Text segment: Begin

Background: Although magnetic resonance imaging (MRI) is a standard method of assessing the extent and features of rotator cuff disease, the authors are not aware of any studies that have assessed the interobserver agreement among orthopaedic surgeons reviewing MRI scans for rotator cuff disease.
Hypothesis: Fellowship-trained orthopaedic shoulder surgeons will have good interobserver agreement in predicting the more salient features of rotator cuff disease such as tear type (full thickness versus partial thickness), tear size, and number of tendons involved but only fair agreement with more complex features such as muscle volume, fat content, and the grade of partial-thickness cuff tears.
Study Design: Cohort study (diagnosis); Level of evidence, 3.
Methods: Ten fellowship-trained orthopaedic surgery shoulder specialists reviewed 27 MRI scans of 27 shoulders from patients with surgically confirmed rotator cuff disease. The ability to interpret full-thickness versus partial-thickness tears, acromion type, acromioclavicular joint spurs or signal changes, biceps lesions, size and grade of partial-thickness tears, acromiohumeral distance, number of tendons involved and amount of retraction for full-thickness tears, size of full-thickness tears, and individual muscle fatty infiltration and atrophy were assessed. Surgeons completed a standard evaluation form for each MRI scan. Interobserver agreement was determined and a kappa level was derived.

Text segment: End
Source material: Begin

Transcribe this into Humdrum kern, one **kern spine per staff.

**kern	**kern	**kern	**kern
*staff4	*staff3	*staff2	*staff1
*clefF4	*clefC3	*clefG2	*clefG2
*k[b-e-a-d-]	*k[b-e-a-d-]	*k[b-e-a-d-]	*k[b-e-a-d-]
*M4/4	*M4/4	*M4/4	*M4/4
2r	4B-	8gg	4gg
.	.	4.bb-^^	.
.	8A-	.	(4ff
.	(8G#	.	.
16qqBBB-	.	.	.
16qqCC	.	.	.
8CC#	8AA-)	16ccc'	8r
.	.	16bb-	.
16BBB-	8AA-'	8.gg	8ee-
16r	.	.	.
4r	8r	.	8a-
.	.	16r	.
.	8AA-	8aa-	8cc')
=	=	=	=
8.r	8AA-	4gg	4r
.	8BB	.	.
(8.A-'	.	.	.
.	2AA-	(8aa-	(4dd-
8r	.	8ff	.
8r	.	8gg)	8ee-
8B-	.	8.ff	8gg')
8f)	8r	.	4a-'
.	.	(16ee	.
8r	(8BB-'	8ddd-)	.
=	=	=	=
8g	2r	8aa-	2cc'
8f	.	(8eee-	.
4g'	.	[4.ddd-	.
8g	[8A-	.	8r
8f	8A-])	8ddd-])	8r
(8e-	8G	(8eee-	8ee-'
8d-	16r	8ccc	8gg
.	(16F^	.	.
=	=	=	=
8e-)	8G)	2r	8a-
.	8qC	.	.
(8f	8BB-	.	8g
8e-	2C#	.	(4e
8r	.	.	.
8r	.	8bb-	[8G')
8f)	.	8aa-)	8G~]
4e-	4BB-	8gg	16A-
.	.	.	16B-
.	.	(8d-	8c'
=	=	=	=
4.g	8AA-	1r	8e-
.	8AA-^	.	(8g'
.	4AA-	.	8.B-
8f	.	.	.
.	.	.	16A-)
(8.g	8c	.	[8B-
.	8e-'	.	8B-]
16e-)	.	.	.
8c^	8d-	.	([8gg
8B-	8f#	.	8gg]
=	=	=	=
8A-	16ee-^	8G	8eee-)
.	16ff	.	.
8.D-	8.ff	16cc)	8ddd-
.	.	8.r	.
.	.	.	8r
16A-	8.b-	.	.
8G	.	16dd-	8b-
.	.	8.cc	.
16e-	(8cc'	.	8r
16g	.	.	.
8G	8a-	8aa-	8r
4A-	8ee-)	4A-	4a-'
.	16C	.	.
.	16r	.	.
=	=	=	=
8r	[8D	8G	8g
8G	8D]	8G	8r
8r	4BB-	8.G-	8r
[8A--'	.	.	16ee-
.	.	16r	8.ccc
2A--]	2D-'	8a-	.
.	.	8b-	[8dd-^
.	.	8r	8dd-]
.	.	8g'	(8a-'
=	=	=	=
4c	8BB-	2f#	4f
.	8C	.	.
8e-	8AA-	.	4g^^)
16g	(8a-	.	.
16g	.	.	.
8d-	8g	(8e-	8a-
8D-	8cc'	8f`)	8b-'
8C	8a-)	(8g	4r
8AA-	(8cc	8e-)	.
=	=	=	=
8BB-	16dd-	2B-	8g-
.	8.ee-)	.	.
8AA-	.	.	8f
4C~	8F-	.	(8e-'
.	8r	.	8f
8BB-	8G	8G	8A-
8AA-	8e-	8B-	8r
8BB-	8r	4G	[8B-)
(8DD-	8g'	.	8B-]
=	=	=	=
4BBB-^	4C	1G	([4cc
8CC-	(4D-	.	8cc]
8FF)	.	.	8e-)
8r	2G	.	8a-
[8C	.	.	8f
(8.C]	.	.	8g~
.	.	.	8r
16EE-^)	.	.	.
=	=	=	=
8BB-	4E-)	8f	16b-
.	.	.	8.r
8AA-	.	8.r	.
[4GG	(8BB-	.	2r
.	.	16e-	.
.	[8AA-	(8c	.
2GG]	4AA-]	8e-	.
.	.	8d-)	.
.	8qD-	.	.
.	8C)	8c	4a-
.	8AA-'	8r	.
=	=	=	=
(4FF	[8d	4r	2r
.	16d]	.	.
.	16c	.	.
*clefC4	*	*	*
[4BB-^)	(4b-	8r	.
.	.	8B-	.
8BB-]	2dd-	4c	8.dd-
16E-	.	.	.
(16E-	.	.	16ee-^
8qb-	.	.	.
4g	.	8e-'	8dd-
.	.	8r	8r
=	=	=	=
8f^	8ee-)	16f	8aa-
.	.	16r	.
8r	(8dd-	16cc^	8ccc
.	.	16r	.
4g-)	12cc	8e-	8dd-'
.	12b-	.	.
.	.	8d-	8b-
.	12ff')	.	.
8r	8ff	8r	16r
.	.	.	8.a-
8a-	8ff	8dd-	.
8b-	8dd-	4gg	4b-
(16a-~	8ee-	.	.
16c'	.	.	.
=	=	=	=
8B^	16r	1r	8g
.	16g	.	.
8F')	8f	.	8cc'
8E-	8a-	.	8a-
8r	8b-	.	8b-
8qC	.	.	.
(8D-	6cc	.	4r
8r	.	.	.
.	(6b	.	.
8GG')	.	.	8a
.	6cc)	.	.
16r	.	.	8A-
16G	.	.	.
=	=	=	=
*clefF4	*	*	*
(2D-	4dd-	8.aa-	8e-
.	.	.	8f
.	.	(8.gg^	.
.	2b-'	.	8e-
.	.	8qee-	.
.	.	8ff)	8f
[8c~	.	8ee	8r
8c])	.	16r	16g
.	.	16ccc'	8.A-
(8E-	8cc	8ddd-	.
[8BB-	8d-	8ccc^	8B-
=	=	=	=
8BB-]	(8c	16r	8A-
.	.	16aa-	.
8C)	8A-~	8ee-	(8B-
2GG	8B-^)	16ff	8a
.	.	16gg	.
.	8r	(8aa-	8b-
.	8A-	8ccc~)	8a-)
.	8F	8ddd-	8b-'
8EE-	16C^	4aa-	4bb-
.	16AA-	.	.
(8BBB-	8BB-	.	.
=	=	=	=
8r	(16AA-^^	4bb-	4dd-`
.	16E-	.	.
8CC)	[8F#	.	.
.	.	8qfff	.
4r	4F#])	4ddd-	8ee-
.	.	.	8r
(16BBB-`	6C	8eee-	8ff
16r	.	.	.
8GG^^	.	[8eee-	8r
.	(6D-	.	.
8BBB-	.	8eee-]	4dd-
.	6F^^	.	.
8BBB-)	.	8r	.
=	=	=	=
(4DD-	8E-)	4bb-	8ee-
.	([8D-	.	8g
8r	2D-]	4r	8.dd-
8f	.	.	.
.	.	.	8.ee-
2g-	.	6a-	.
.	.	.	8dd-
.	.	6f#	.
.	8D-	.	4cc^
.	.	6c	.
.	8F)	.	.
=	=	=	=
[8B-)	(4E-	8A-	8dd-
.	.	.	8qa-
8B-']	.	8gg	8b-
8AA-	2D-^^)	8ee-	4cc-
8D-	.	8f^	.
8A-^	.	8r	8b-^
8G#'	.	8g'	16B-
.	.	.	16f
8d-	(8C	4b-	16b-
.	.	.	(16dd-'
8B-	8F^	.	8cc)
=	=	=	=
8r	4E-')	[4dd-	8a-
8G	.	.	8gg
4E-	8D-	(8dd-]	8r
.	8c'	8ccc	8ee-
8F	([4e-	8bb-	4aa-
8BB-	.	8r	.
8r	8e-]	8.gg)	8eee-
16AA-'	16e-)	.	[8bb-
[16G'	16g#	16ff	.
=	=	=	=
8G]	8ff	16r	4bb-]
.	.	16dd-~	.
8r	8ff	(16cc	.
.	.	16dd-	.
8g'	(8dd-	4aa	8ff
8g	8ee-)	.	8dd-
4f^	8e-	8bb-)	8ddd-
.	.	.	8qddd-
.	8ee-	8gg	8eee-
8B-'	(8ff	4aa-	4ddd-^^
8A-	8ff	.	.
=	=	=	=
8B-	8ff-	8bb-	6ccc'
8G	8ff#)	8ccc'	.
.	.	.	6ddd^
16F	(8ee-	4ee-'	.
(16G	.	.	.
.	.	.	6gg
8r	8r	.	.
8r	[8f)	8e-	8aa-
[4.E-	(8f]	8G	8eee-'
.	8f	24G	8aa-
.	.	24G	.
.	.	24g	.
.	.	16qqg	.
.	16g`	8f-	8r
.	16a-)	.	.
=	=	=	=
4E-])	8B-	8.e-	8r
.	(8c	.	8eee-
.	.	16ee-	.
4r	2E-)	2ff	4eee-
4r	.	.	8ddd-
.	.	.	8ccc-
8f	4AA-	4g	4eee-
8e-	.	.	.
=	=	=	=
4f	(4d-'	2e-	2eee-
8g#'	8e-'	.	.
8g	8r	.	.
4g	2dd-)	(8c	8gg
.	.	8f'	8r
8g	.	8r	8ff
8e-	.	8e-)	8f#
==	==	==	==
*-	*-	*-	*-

Source material: End

- _Work instruction A_
Answer from the rotator cuff MRI abstract:
(i) How many shoulder specialists reviewed the scans?
(ii) What level of evidence is given for the study?
(iii) Which features were expected to show only fair agreement?
- _Work instruction B_
Can you extend the rotator cuff MRI abstract onward from its last sentence?

- _Answer section A_
(i) Ten fellowship-trained orthopaedic surgery shoulder specialists.
(ii) Level 3.
(iii) Muscle volume, fat content, and the grade of partial-thickness cuff tears.

- _Answer section B_
Results: Interobserver agreement was highest (>80%) for predicting full- versus partial-thickness tears of the rotator cuff, and for quantity of the teres minor tendon. Agreement was slightly less (>70%) for detecting signal in the acromioclavicular joint, the side of the partial-thickness tear, the number of tendons involved in a full-thickness tear, and the quantity of the subscapularis and infraspinatus muscle bellies. Agreement was less yet (60%) for detecting the presence of spurs at the acromioclavicular joint, a tear of the long head of the biceps tendon, amount of retraction of a full-thickness tear, and the quantity of the supraspinatus. The best kappa statistics were found for detecting the difference between a full- and partial-thickness rotator cuff tear (0.77), and for the number of tendons involved for full-thickness tears (0.55). Kappa for predicting the involved side of a partial-thickness tear was 0.44; for predicting the grade of a partial-thickness tear, it was –0.11.
Conclusions: Fellowship-trained, experienced orthopaedic surgeons had good agreement for predicting full-thickness rotator cuff tears and the number of tendons involved and moderate agreement in predicting the involved side of a partial-thickness rotator cuff tear, but poor agreement in predicting the grade of a partial-thickness tear.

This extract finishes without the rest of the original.